Senate Energy and Natural Resources Committee chairman Jeff Bingaman (D.-N.M.) sent a letter to the Commodity Futures Trading Commission (CFTC) this week asking the agency to “dig more deeply” as it investigates the role of speculation and non-commercial, institutional investors in raising the price of oil to today’s levels. Senator Bingaman also questioned the “adequacy” of CFTC’s regulatory oversight. The letter comes as lawmakers face continued pressure to soften the impact of fuel prices for American families and businesses.

Bingaman’s biggest concerns, according to the press release explaining the letter:

the CFTC does not collect data on or analyze the fastest growing segment of energy commodity trading, lumps speculators together with more traditional energy market participants in its analyses, and has much lower transparency requirements for energy compared to agricultural commodities.

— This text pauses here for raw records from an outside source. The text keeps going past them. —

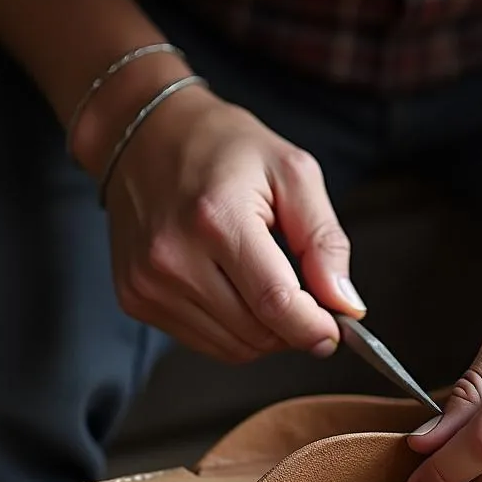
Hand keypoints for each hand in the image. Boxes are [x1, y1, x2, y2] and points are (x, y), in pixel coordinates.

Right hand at [102, 83, 364, 361]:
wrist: (145, 134)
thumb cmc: (223, 147)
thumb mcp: (293, 173)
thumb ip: (324, 241)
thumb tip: (346, 304)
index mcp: (217, 218)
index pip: (275, 302)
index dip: (314, 326)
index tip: (337, 328)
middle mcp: (174, 256)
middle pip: (256, 331)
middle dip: (295, 327)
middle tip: (310, 299)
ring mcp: (149, 282)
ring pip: (233, 347)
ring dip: (267, 333)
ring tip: (271, 288)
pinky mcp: (135, 298)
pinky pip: (204, 342)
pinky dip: (234, 331)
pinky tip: (238, 292)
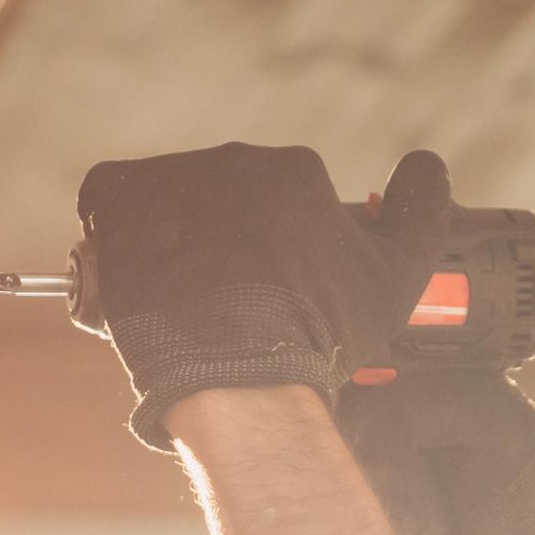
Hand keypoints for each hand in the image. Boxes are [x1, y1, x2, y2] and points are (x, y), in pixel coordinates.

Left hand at [73, 145, 450, 447]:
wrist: (239, 374)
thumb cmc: (319, 332)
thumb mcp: (398, 275)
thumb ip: (421, 211)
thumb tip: (429, 163)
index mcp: (294, 169)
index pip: (272, 200)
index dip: (265, 247)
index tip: (260, 291)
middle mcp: (232, 160)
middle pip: (216, 197)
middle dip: (216, 242)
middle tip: (216, 303)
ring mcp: (172, 180)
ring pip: (165, 200)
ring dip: (166, 236)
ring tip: (173, 297)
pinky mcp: (119, 203)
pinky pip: (105, 196)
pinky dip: (111, 224)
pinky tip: (128, 267)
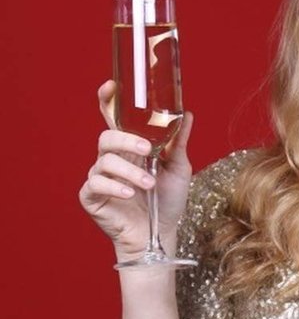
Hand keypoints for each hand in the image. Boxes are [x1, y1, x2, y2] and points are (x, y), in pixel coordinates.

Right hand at [78, 80, 193, 261]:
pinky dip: (114, 186)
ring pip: (104, 160)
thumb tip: (186, 113)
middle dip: (126, 140)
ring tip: (149, 183)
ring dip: (129, 171)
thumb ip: (178, 142)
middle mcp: (112, 158)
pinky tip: (129, 194)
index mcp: (130, 147)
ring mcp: (100, 176)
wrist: (160, 232)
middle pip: (107, 136)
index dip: (109, 101)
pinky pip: (95, 183)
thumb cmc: (166, 199)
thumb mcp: (178, 168)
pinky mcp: (91, 196)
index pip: (114, 119)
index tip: (112, 86)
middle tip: (146, 151)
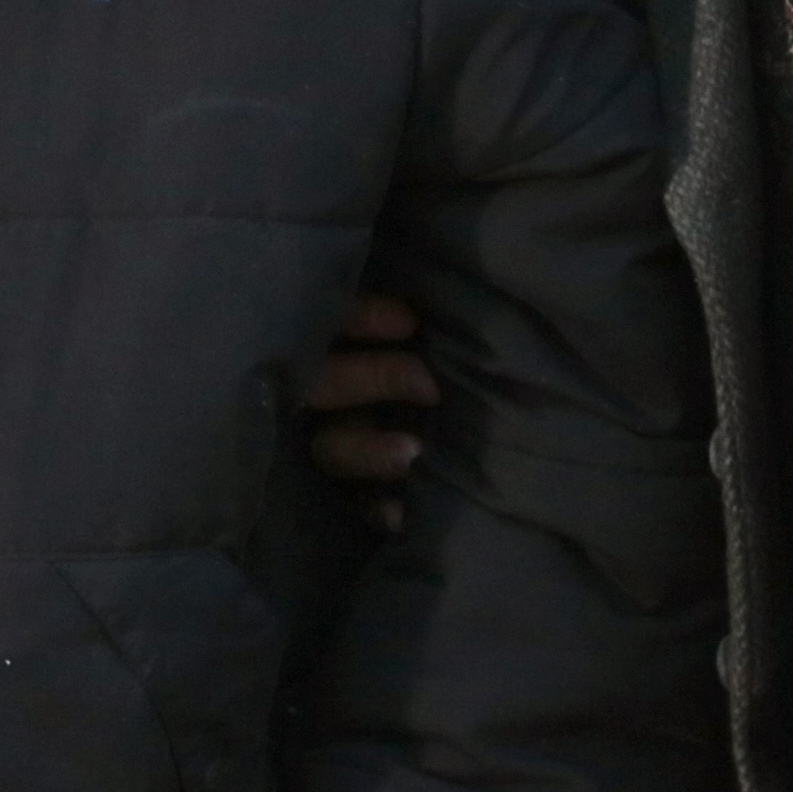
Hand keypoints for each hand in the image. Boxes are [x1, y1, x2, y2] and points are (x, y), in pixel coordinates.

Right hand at [301, 292, 438, 526]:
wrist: (468, 409)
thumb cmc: (442, 345)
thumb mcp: (417, 319)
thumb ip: (409, 302)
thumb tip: (436, 278)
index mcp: (334, 335)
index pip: (330, 318)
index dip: (359, 319)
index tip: (408, 321)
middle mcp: (327, 388)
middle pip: (324, 383)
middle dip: (374, 379)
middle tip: (429, 384)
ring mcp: (336, 437)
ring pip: (331, 445)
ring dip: (368, 449)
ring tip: (414, 454)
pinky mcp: (354, 485)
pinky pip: (355, 501)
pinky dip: (378, 507)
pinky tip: (403, 514)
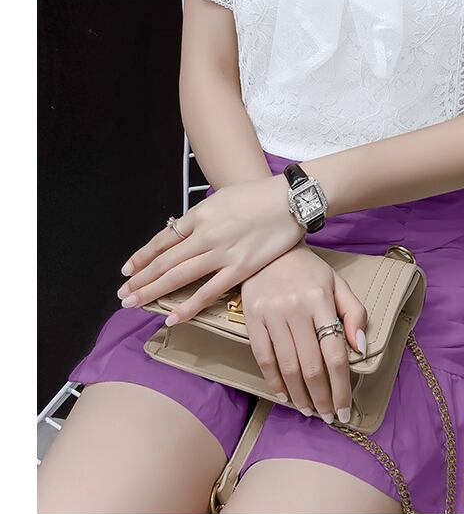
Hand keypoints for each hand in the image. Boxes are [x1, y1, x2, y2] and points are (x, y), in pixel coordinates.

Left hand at [115, 175, 303, 317]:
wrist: (290, 200)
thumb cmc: (258, 196)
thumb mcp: (222, 199)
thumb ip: (203, 216)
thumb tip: (185, 232)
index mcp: (200, 214)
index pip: (162, 240)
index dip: (142, 256)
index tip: (127, 269)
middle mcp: (205, 234)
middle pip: (164, 261)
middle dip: (140, 278)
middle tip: (123, 294)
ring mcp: (221, 253)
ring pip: (178, 277)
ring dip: (153, 291)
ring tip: (134, 303)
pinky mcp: (240, 268)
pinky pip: (208, 292)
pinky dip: (188, 306)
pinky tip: (171, 317)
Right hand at [241, 242, 367, 423]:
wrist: (270, 248)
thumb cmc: (308, 270)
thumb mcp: (337, 283)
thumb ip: (354, 312)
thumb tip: (360, 347)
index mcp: (320, 300)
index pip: (335, 353)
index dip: (341, 386)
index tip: (345, 410)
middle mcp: (296, 308)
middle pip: (312, 366)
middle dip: (322, 398)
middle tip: (329, 417)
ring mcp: (272, 314)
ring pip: (288, 366)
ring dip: (300, 395)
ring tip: (310, 411)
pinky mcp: (252, 318)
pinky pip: (264, 357)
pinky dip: (273, 381)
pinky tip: (284, 396)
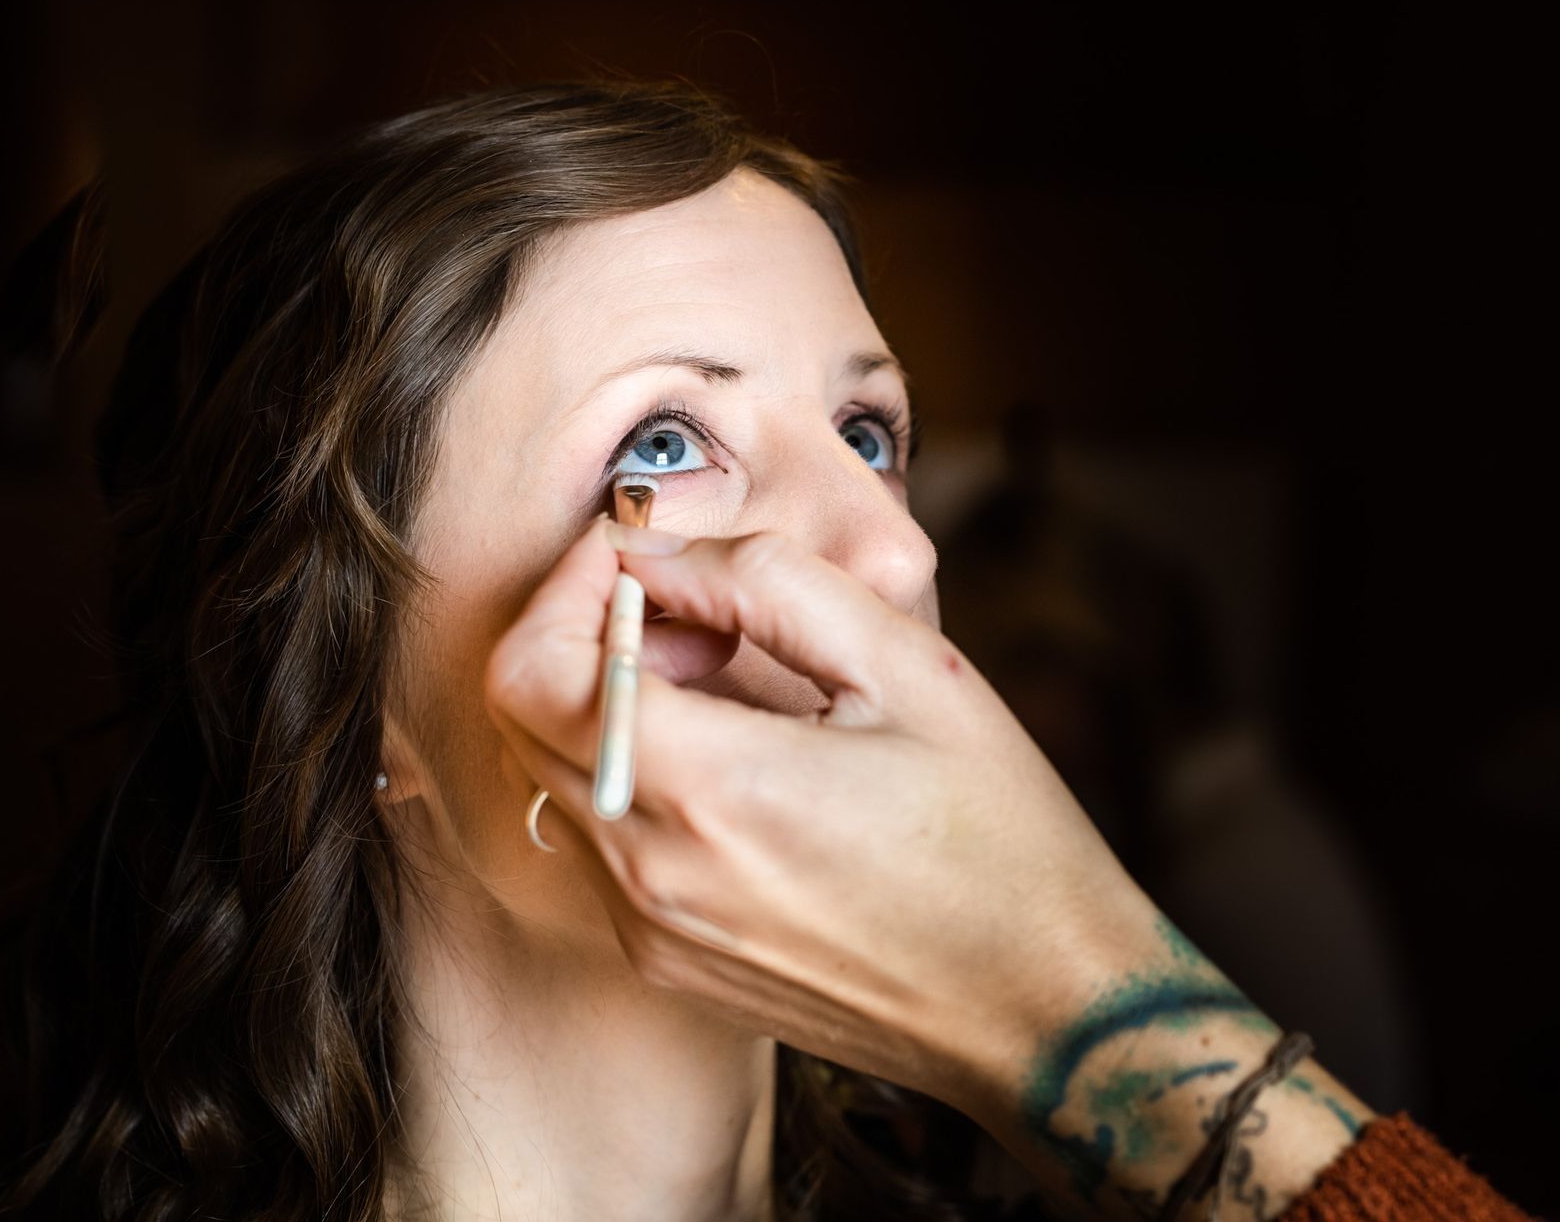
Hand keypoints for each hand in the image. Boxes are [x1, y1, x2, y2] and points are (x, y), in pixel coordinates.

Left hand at [481, 514, 1152, 1114]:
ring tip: (723, 682)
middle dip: (583, 633)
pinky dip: (629, 774)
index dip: (568, 587)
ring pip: (551, 777)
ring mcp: (651, 930)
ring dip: (606, 705)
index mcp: (712, 790)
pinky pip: (597, 840)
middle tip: (694, 614)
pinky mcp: (668, 962)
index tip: (643, 553)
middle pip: (520, 721)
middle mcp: (654, 873)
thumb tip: (652, 551)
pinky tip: (732, 761)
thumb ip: (763, 581)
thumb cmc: (1000, 838)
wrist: (1039, 1008)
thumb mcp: (907, 667)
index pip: (533, 670)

Bingaman says he understands that “tight oil market fundamentals and geopolitics” are playing a key role in determining oil prices — but recent analysts’ testimony suggesting supply and demand for physical barrels of oil simply cannot fully explain prevailing oil prices has Bingaman looking for other answers, specifically “the impacts of speculative investment” on prices.

A main concern for Bingaman and others critical of the energy trading platform is that more and more trading activity for crude oil is taking place on foreign boards of trade and in over-the-counter markets. Here the CFTC has limited oversight.